By the time the game let out, I thought I had heard everything she had to say about the subject. Truthfully, I was agreeing with a lot of her points. It made sense not to care so much. It made sense not to allow myself to feel the pain to such a degree where it becomes a distraction. The more you allow somebody in, I knew all too well, the more they can leave you hollow when they go, the more they can use to break you apart from the inside.

I found myself wishing I didn't care so much and so easily for people.

It wasn't until we had made it to our cars, said our good-byes, and both had become ensnared in the gridlock of trying to leave the stadium that she called me on my cel with a caveat to her earlier claims.

"It isn't that I never had anyone I cared about. I just never had anyone who cared about me enough to believe that it was worth it. Hmmm. Maybe if I found that guy I could take the hit and suffer through it."

"I never thought about relationships as being something one had to suffer through, Ilessa."

"Are you kidding me, Patrick. Nothing fucks you up like a good heartwrench. There's no greater pain than seeing the person you've decided to pull stakes with turn their back on you. Nothing compares. It isn't even a contest. Not even close."

"Yeah, I got that."

"But the opposite's true too. Nothing rocks your socks like finding that one person who, well, rocks your socks. I guess it's all about control, like I said. It's all about letting people get the best of you. You can either allow people to get the worst of you and pretend to be shocked when they don't want any part of you."

"Or?"

"Or you can allow somebody to get the best of you and hope they don't run off with it someday.
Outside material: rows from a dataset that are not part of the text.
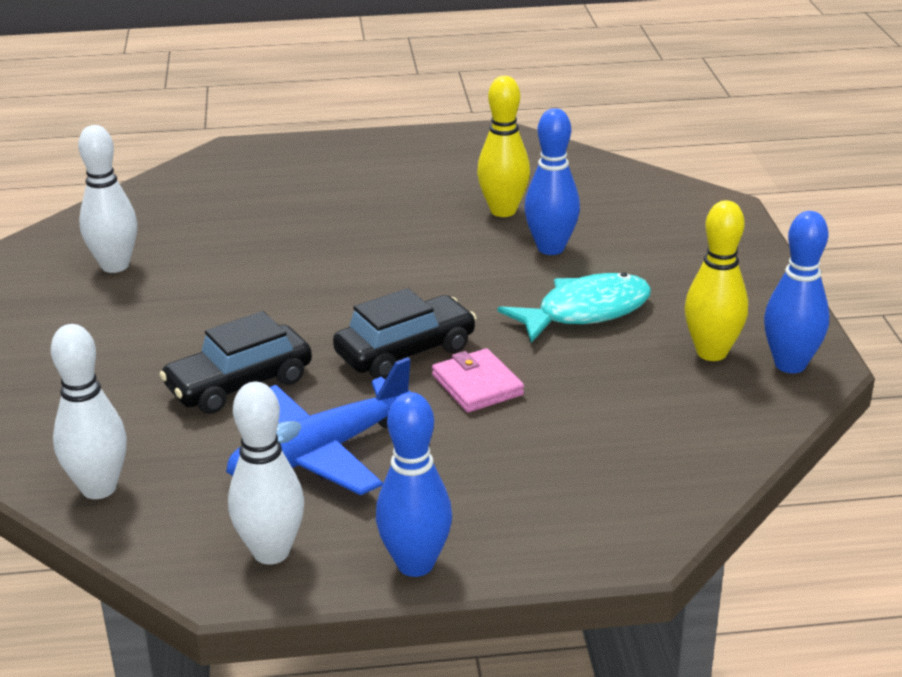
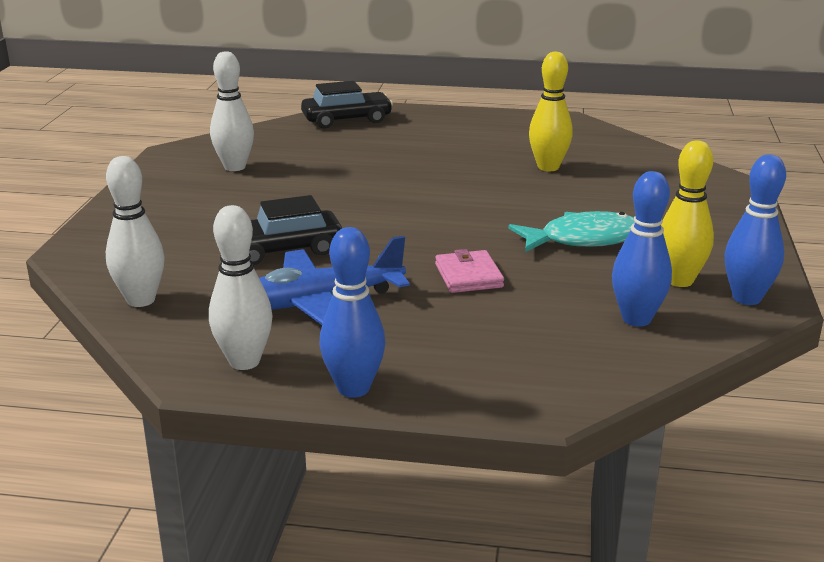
camera: 15 degrees right, 5 degrees down
(405, 351) = (422, 246): black car -> black car (347, 120)
(551, 248) = (575, 195): blue bowling pin -> blue bowling pin (636, 319)

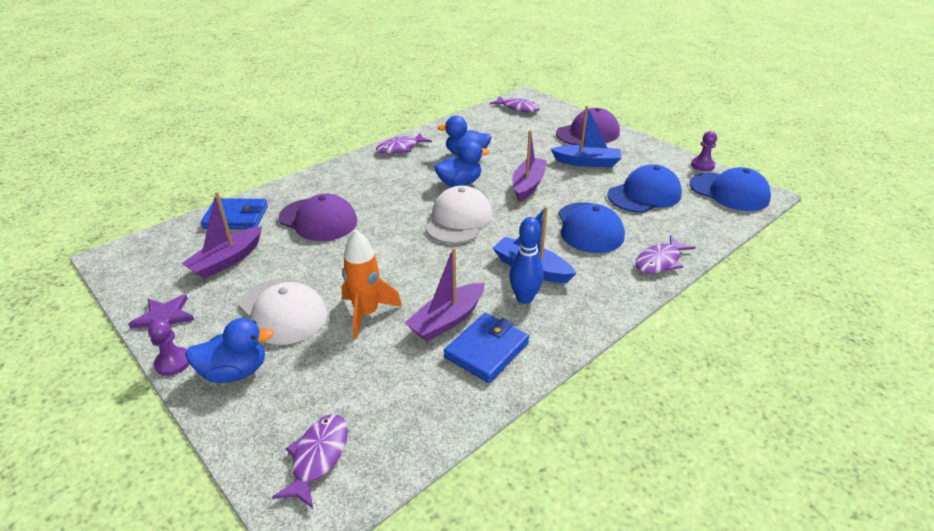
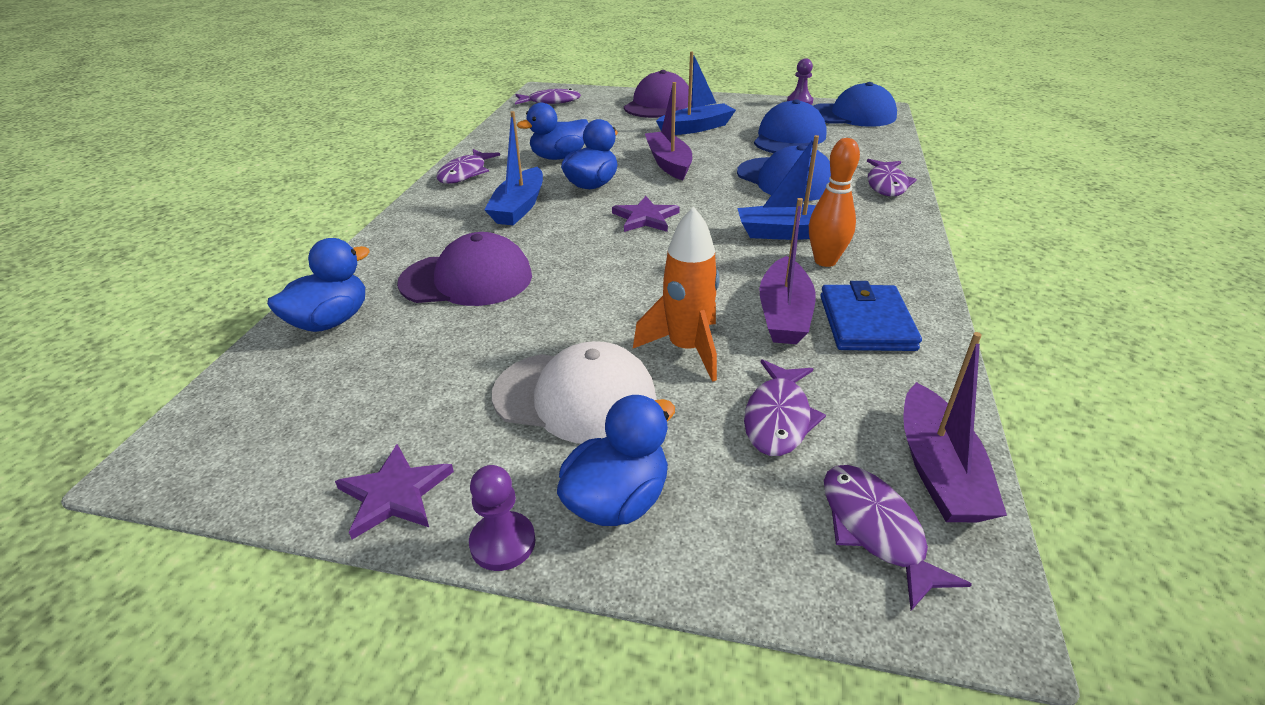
camera: 35 degrees left, 0 degrees up
(227, 260) = (395, 377): purple boat -> purple boat (938, 470)
(236, 217) = (330, 321): blue wallet -> blue duck
(357, 376) = (778, 418): none -> purple fish
(399, 183) = (519, 207): none -> blue boat
(459, 220) = (645, 218): white cap -> purple star
(524, 298) = (825, 261): blue bowling pin -> orange bowling pin

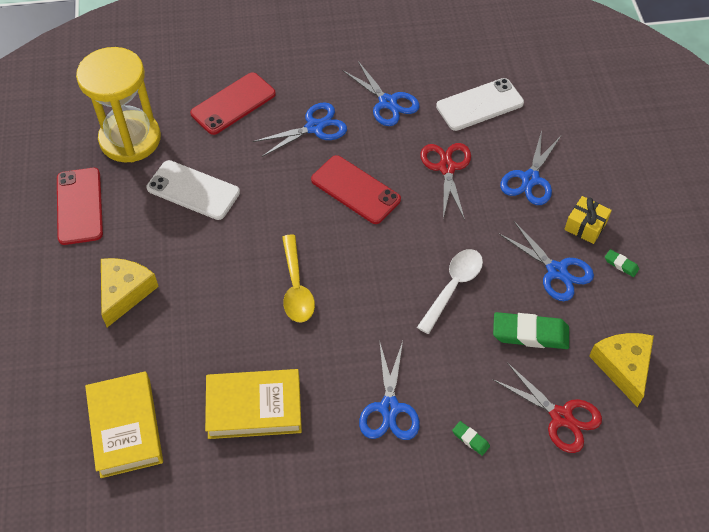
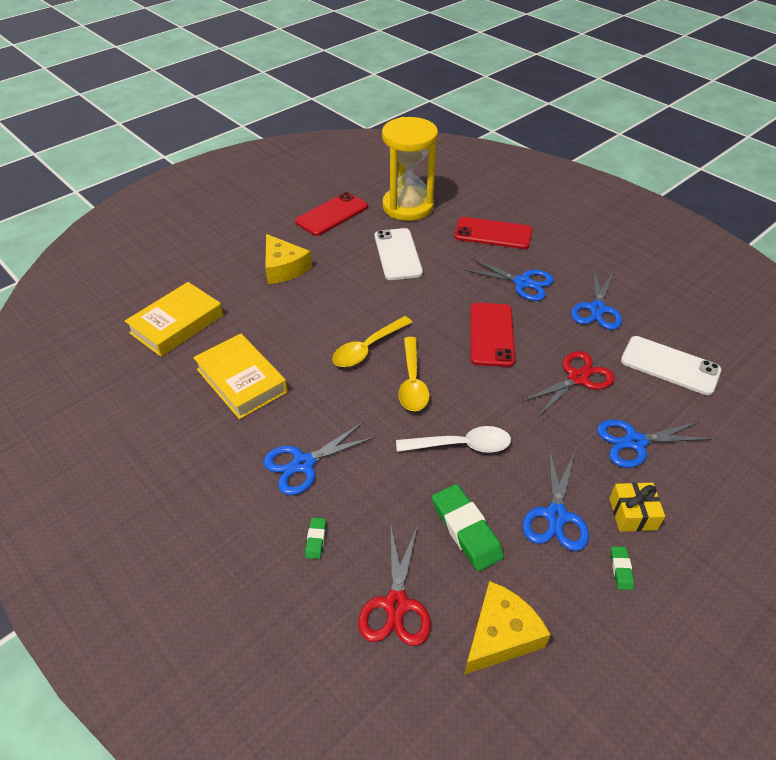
camera: 55 degrees right, 10 degrees down
(125, 292) = (283, 268): yellow cheese -> yellow cheese turned 75 degrees clockwise
(363, 278) = (412, 382): none -> yellow spoon

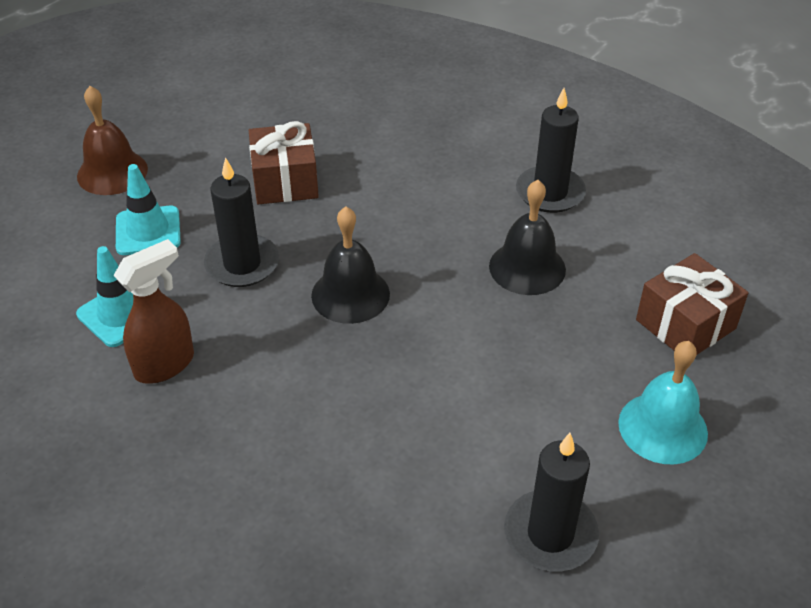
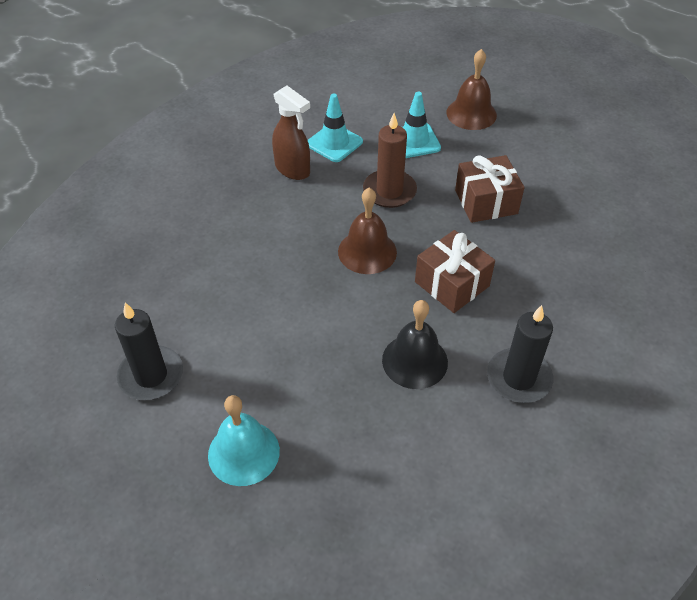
camera: 85 degrees right, 5 degrees up
(242, 264) = (389, 191): black candle -> brown candle
(350, 294) = (367, 251): black bell -> brown bell
(685, 324) = (361, 480): brown gift -> brown gift (452, 284)

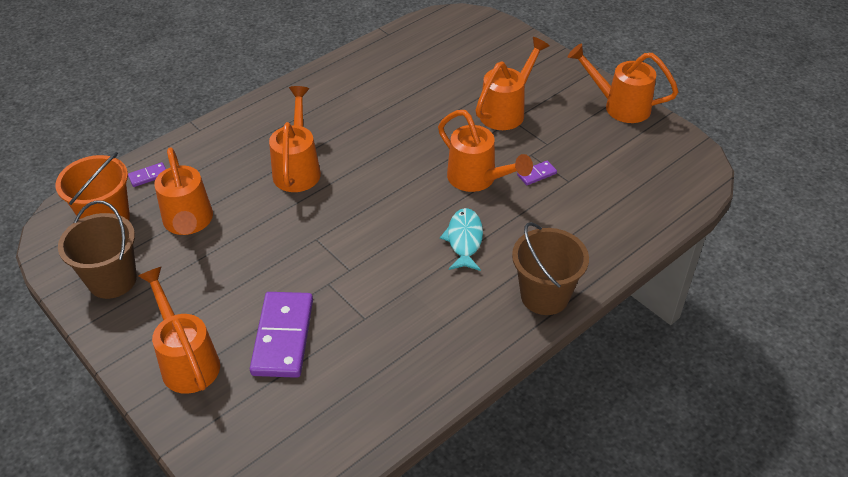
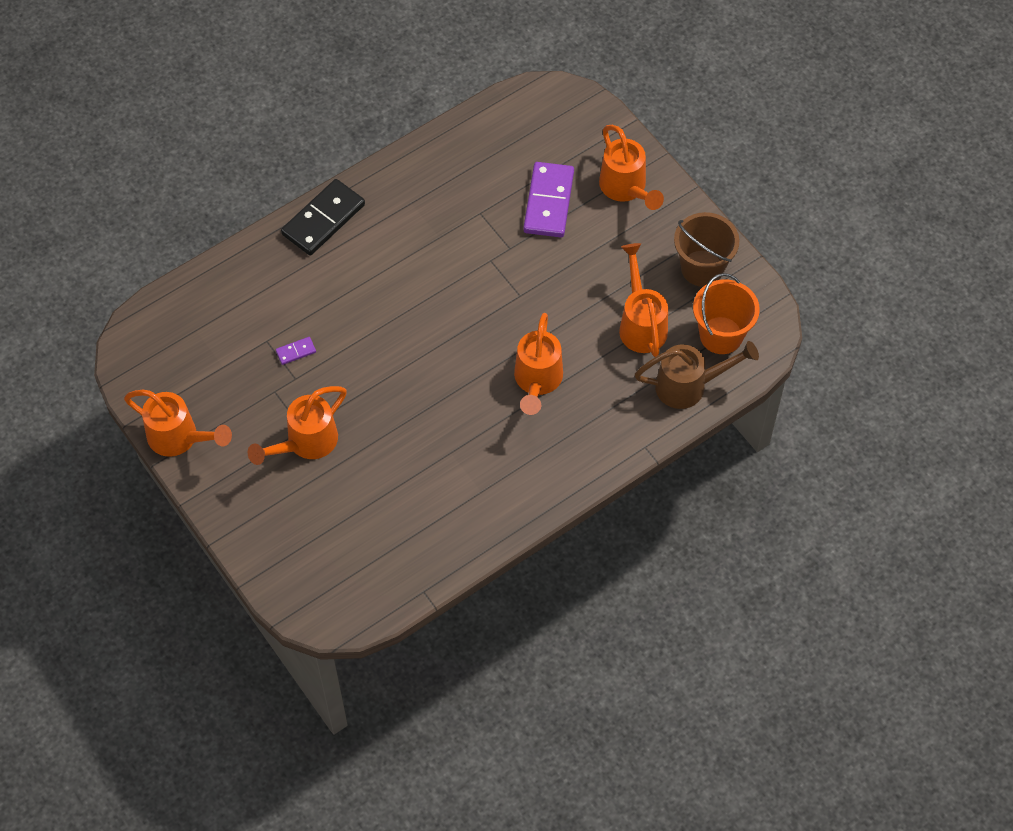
camera: 175 degrees left, 15 degrees up
(148, 176) = (689, 386): purple domino -> brown watering can
(464, 240) = (382, 281): turquoise fish -> none
(478, 180) = (356, 350): orange watering can -> none
(544, 296) = (323, 220): brown bucket -> black domino

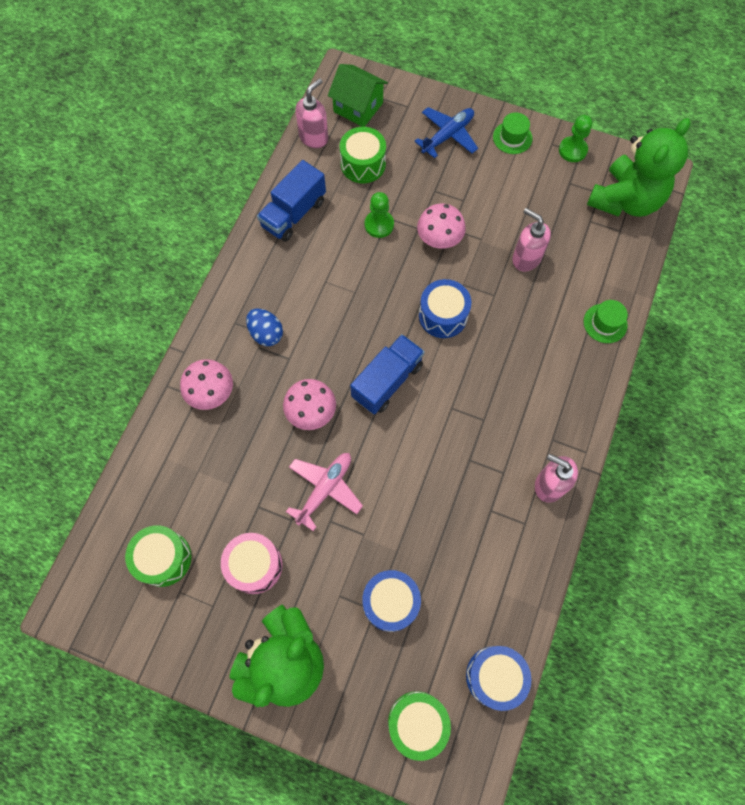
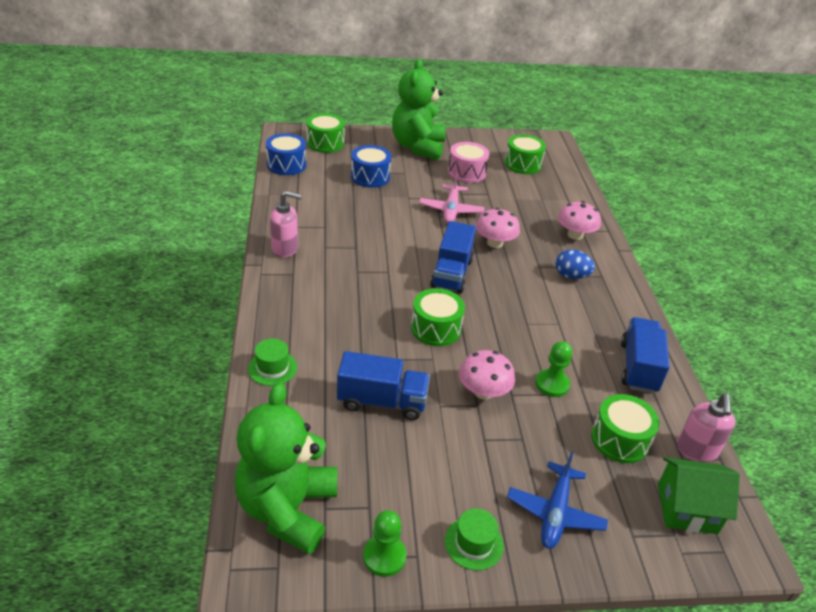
camera: 150 degrees right, 30 degrees down
(443, 316) = (436, 328): blue drum -> green drum
(526, 258) = (382, 401): pink soap dispenser -> blue truck

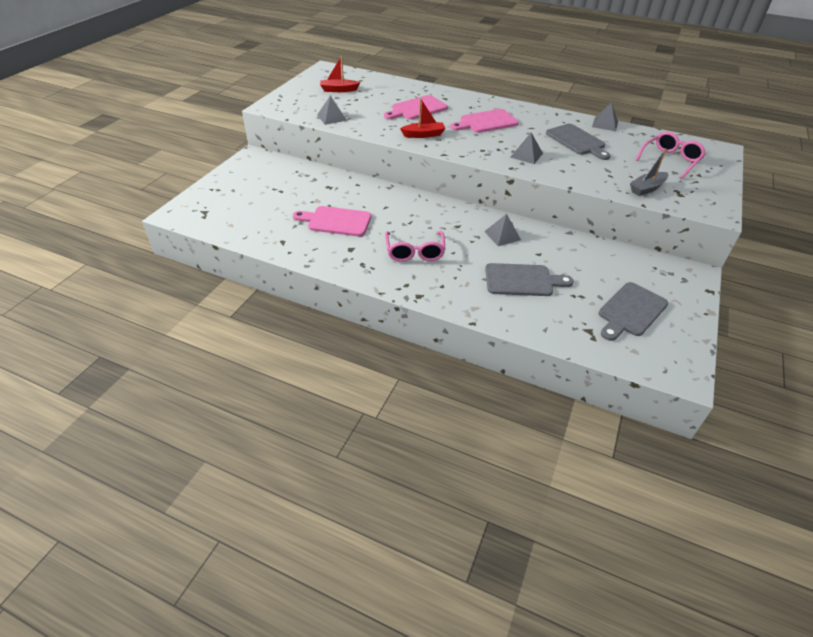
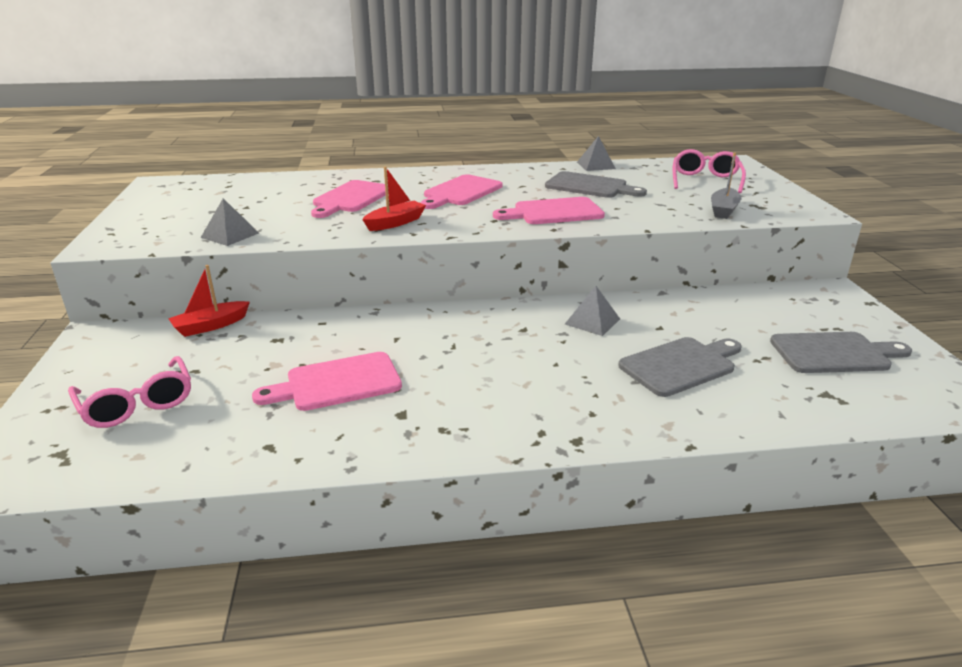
camera: 30 degrees left, 15 degrees down
(339, 90) = (206, 202): red boat -> red boat (210, 326)
(415, 252) = (503, 382): pink glasses -> pink glasses (137, 404)
(526, 155) = (553, 212): grey pyramid -> pink cutting board
(631, 311) = (834, 353): grey cutting board -> grey cutting board turned 105 degrees counterclockwise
You never get that shit back, you know? Once you've given them that small portion of you at your best, at your weakest, at your most vulnerable--you never get it back. It stays with that person. And if they're a good person, that's jim dandy. But if they're a bad person, then you're SOL."

"I take it you've run into a lot of bad people?"

"Patrick," she said solemnly, "they've all been bad people."

At that I thought she would have hung up, so acrid was the bitterness in her voice. But again she surprised me with a small amount of optimism peeking through.

"Yeah, but, it only takes one, right? It only takes one," she said before saying good night and turning towards home.

----

As first meetings go, it was definitely one of the most interesting times I've had. It's also set the bar on what the rest of our get-togethers are like. Now I wouldn't say she's the easiest person to get along with. She's very fun and she's very lively, but beneath it all is this sense of cynicism that is as wide as it is deep. It's almost bottomless. There are a lot of times when I find myself wondering why I even hang out with, why I even try. There's a part of me that knows being around her tends to bring me down and bring out some of the most dour thoughts I've ever conceived.

However, if there's one person who I think understands how it feels to be so utterly alone that you kind of miss the solitude when you're out with people it's her. She may be the center of attention and the one people congregate to, if only on the off-chance she'll do something crazy or stupid (or both), but she really does feel like she's fighting everything on her own.

That's what I go to her, for advice on what it's like to be left wanting by people and how to go on being strong when all you want to be is weak and fragile. That's what I talk to her about, that's her special gift.

She only knows how to be strong and that's an attitude that I sometimes need more of, especially when I'm trapped in one of my dour and wallowing funks. She makes me want to be a stronger person... sadly, if only not to end up as bitter as her.